Javier Garay acaba de lanzar 'Te marchas', su nuevo single disponible en plataformas digitales, y con él el cantante y compositor mallorquín ofrece una canción enérgica con aroma a verano que habla de esos recuerdos que dejan las personas importantes cuando se van. Producida por Juan Guevara, el tema transforma la nostalgia en ganas de seguir avanzando, de subir el volumen, bajar las ventanillas del coche y cantar a pleno pulmón con amigos mientras se vuelve a disfrutar de la vida. Hay en esta canción algo de catarsis sobre ruedas, de esas canciones que suenan mejor en carretera, con el sol de frente y el pasado quedándose atrás en el espejo retrovisor.
'Te marchas' aborda el momento en que alguien importante se va, pero no desde el lamento paralizante sino desde la aceptación que impulsa hacia delante. "Te marchas, pero yo sigo aquí, con el volumen alto y el alma en libertad", canta Javier Garay con una voz cercana y emocional, fiel a la esencia que caracteriza sus canciones. La letra no niega el dolor de la pérdida, pero lo transforma en combustible. Habla de esos viajes largos de verano donde por un momento lo único que importa es disfrutar, de bajar las ventanillas y dejar que el aire y la música se lleven los pensamientos que duelen. Es una canción sobre la resiliencia, sobre entender que las despedidas también pueden ser el principio de algo nuevo y que la mejor forma de honrar lo que se fue es seguir viviendo con intensidad.
Javier Garay nació en Palma de Mallorca, donde descubrió desde joven su pasión por la música y el escenario. A los 16 años comenzó a tocar la guitarra, escribir canciones y actuar en pequeños espacios de Madrid, desarrollando poco a poco una identidad artística marcada tanto por la música como por el teatro. Su experiencia escénica ha influido en una forma de interpretar cercana, emocional y honesta. En 2022 empezó a producir sus propias canciones y, tiempo después, comenzó a trabajar junto al productor Juan Guevara, dando forma a su primer proyecto musical sólido. De esta etapa nacieron temas como 'Acepto', 'El desierto', 'Verde', 'Mi hogar' y 'Venecia', canciones que reflejan un universo sonoro marcado por los sonidos orgánicos, la guitarra española y las influencias folk y baladas románticas con las que más se identifica el artista. 'Te marchas' sigue esa línea evolutiva, combinando sensibilidad y frescura en una canción pensada para acompañar esos viajes largos de verano.
Musicalmente, el tema apuesta por un sonido orgánico donde las guitarras y las emociones toman protagonismo. La producción de Juan Guevara es limpia y cálida, permitiendo que cada instrumento respire. La canción arranca con una guitarra acústica que marca el pulso inicial, acompañada de la voz de Javier en primer plano, creando una intimidad que invita a la escucha atenta. Rápidamente, el tema se abre: entran la batería con un ritmo constante y vitalista, el bajo que marca el camino, y las guitarras eléctricas que añaden capas de intensidad sin saturar. El estribillo es melódico y pegadizo, diseñado para ser cantado a pleno pulmón con las ventanillas bajadas. La producción logra que todo suene natural, como una banda tocando junta en una habitación, pero con la claridad y el pulso necesarios para sonar igual de bien en la radio o en el coche en carretera. La voz de Javier Garay se mueve con soltura entre la intimidad de las estrofas y la energía del estribillo, demostrando esa versatilidad que le ha valido la conexión con su público. El resultado es una canción que suena a verano, a libertad, a esos momentos en que la música se convierte en la mejor compañera de viaje.

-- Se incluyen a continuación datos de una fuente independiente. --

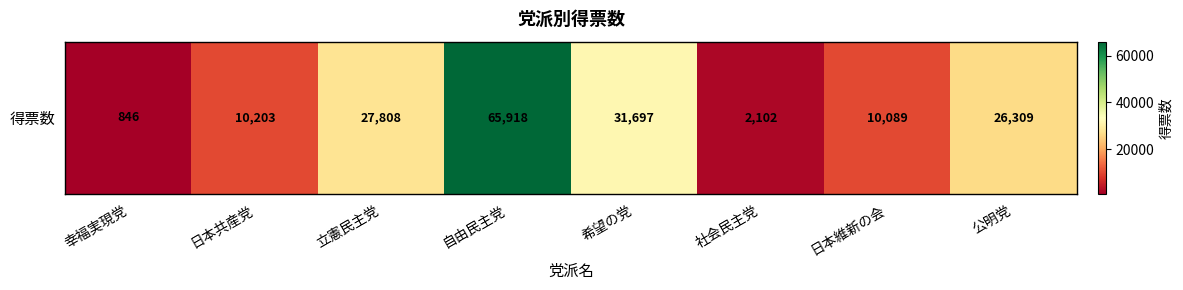

Is it true that the value at 日本維新の会 is 2361?

False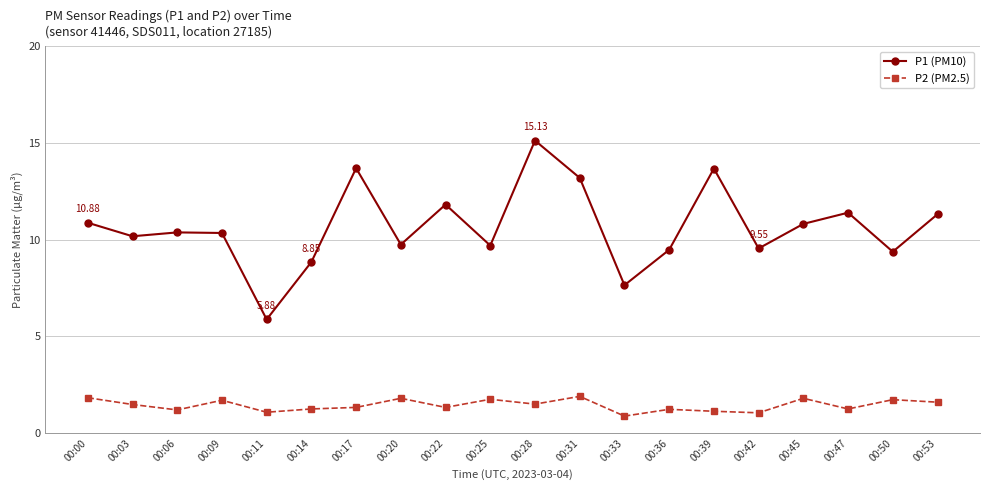

Where does the P2 (PM2.5) series first go above 1?

00:00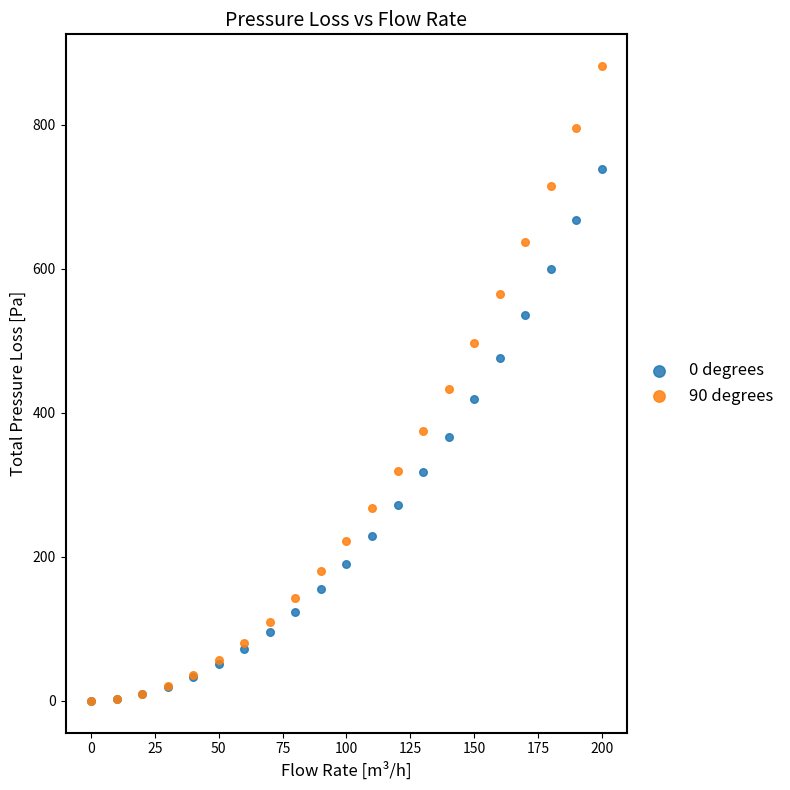

Which series has the widest spread of Y values?

90 degrees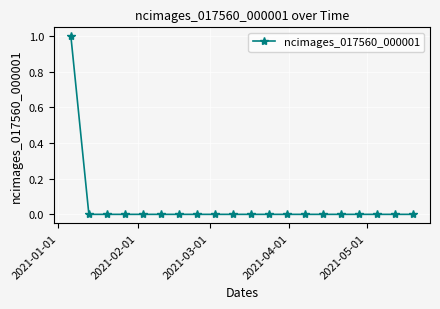

Reading right to left, list all the values displayed in this chart.

0	0	0	0	0	0	0	0	0	0	0	0	0	0	0	0	0	0	0	1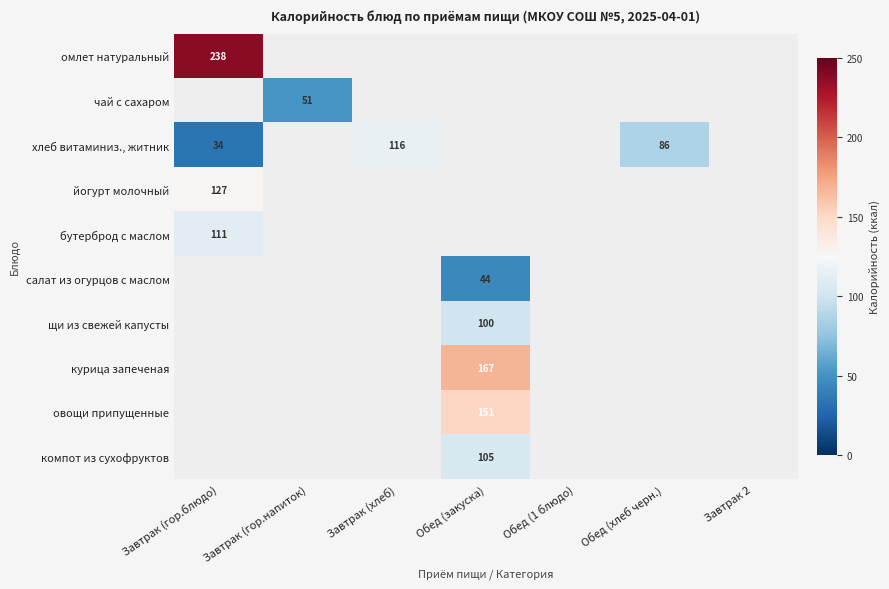

How many positive values does the овощи припущенные series have?

1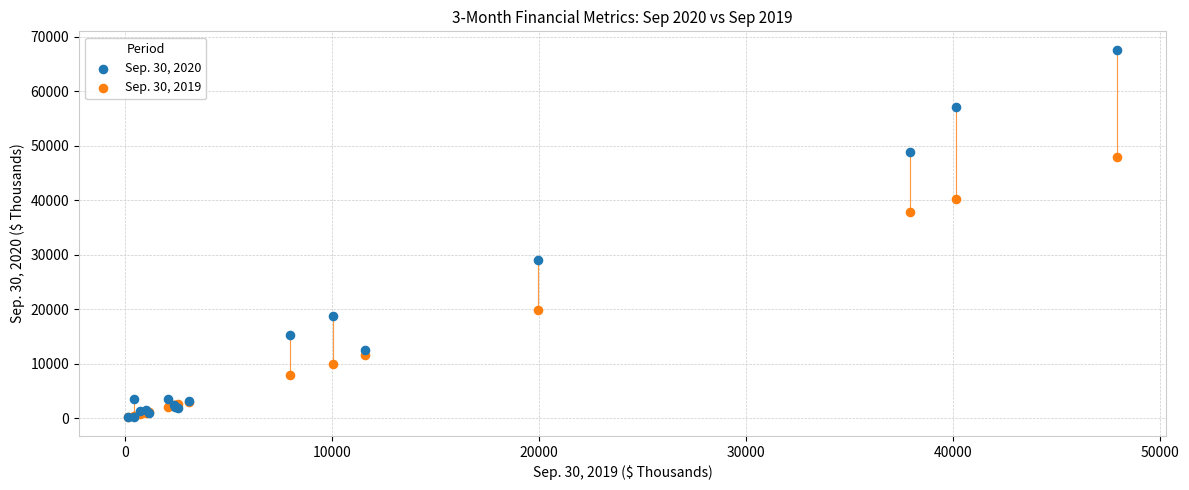

What are all the series names shown in the legend?

Sep. 30, 2020, Sep. 30, 2019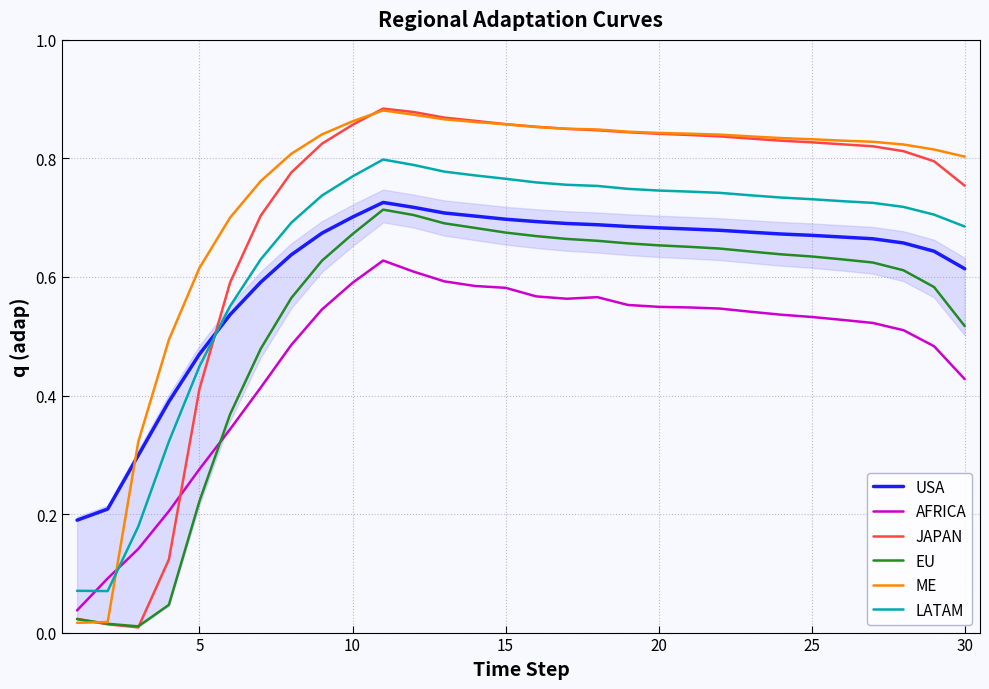

Which series has the largest total across all categories?

ME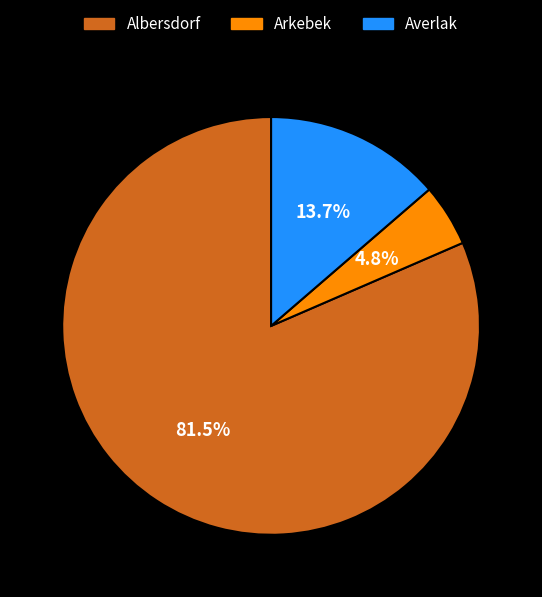

What portion of the pie excludes Averlak?

86.3%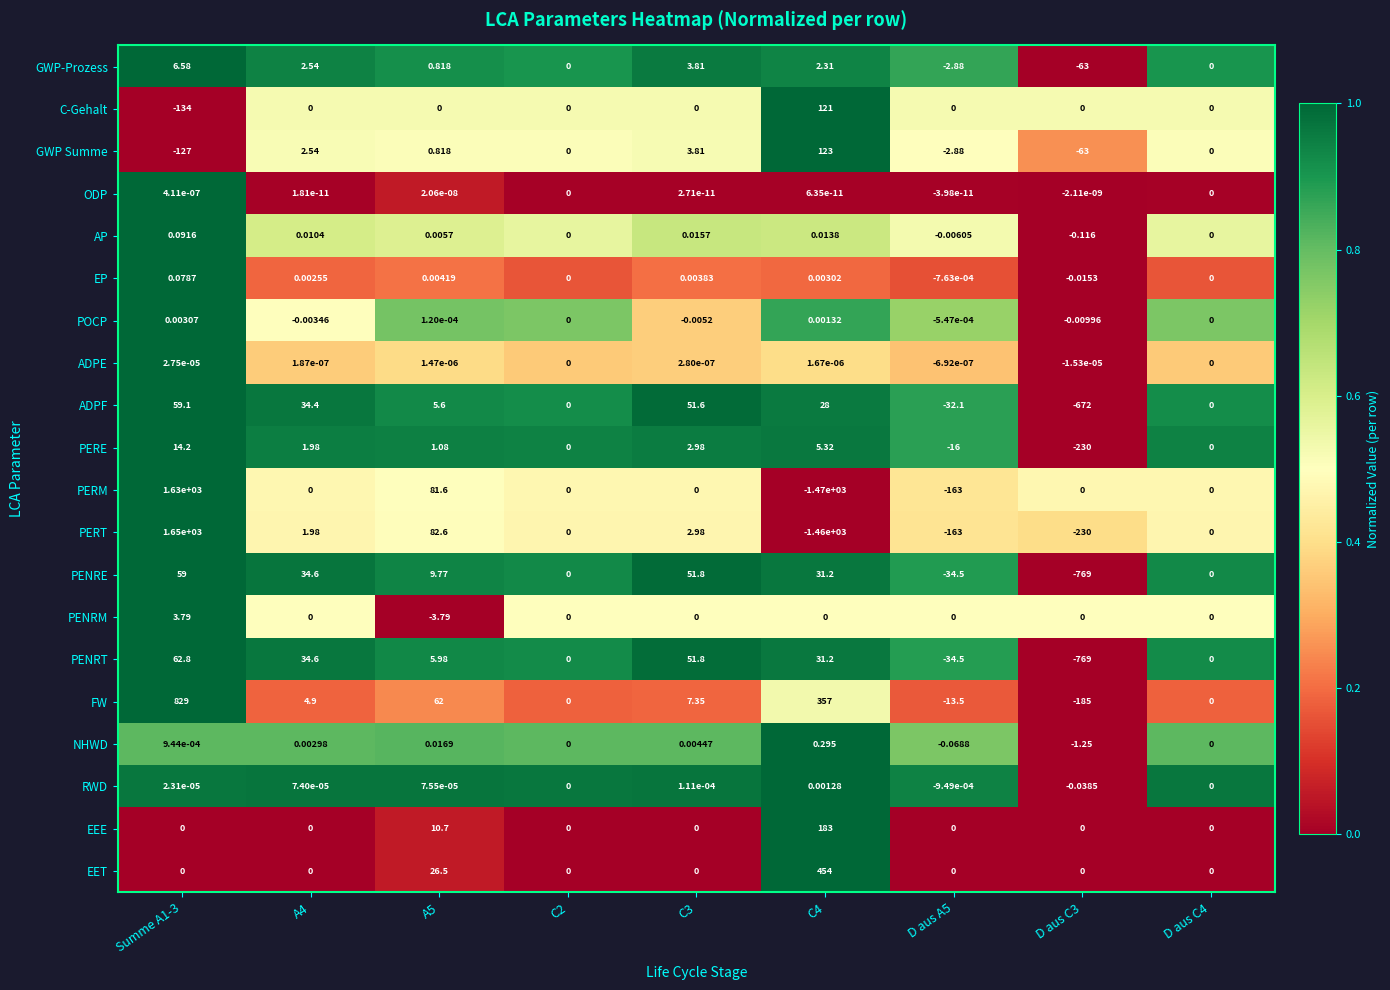

Between A5 and C4, which series saw the biggest shift?

PERM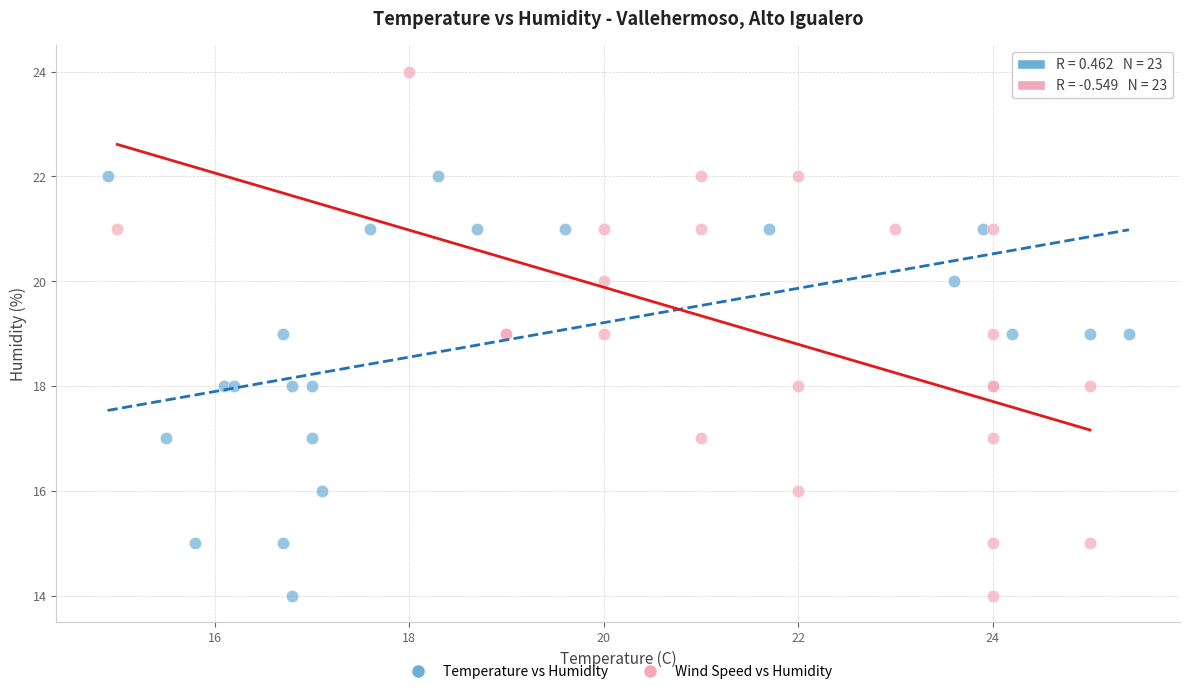

What are all the series names shown in the legend?

Temperature vs Humidity, Wind Speed vs Humidity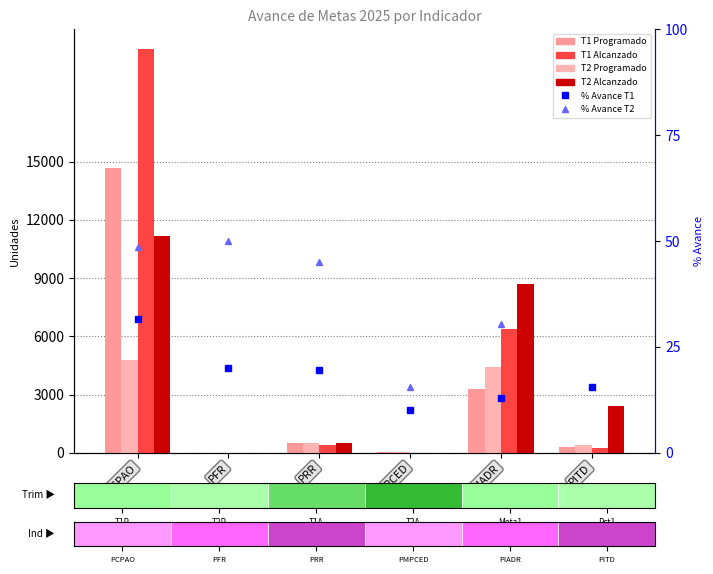

At PMPCED, list the series in order from smallest to largest.

T2 Alcanzado, % Avance T1, T1 Alcanzado, % Avance T2 Acum, T1 Programado, T2 Programado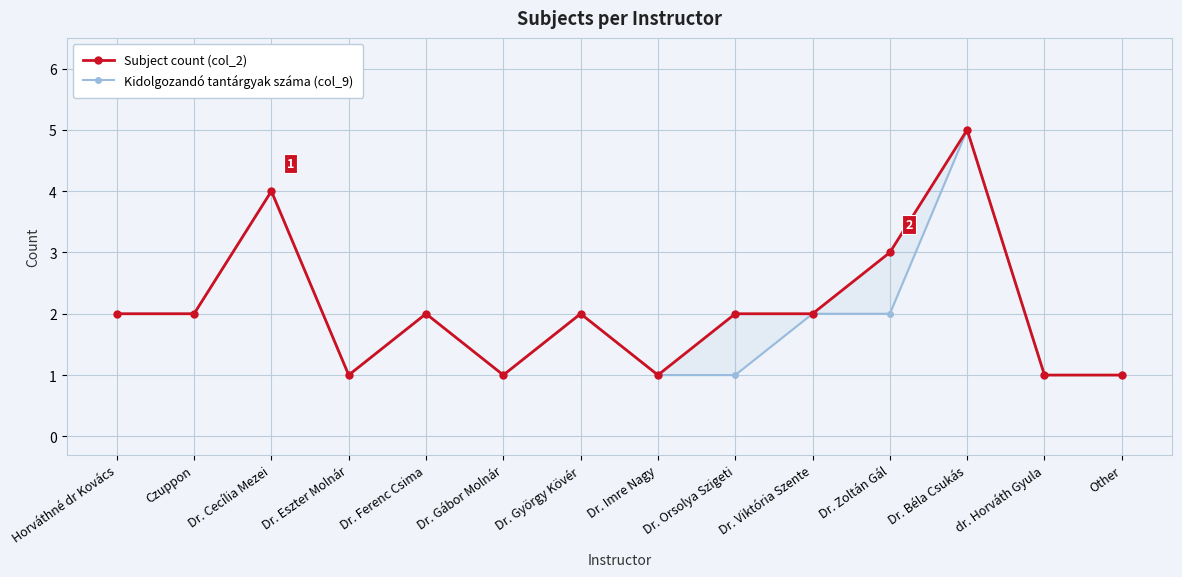

What is the label of the 6th point from the left?

Dr. Gábor Molnár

'Te marchas' es un paso más en la consolidación de Javier Garay como una de las voces interesantes del pop orgánico y las baladas con influencia folk en España. El artista mallorquín demuestra que las canciones con mensaje cercano, producción cuidada y guitarras protagonistas siguen teniendo un lugar en el corazón del público que busca emociones reales.
'Te marchas' ya está disponible en plataformas digitales, invitando a subir el volumen, bajar las ventanillas y dejar que la carretera y la música hagan el resto. Un himno para los que han sabido convertir una despedida en impulso, para todos aquellos que entienden que a veces la mejor forma de superar una pérdida es seguir cantando, con el sol de frente y el pasado quedándose atrás.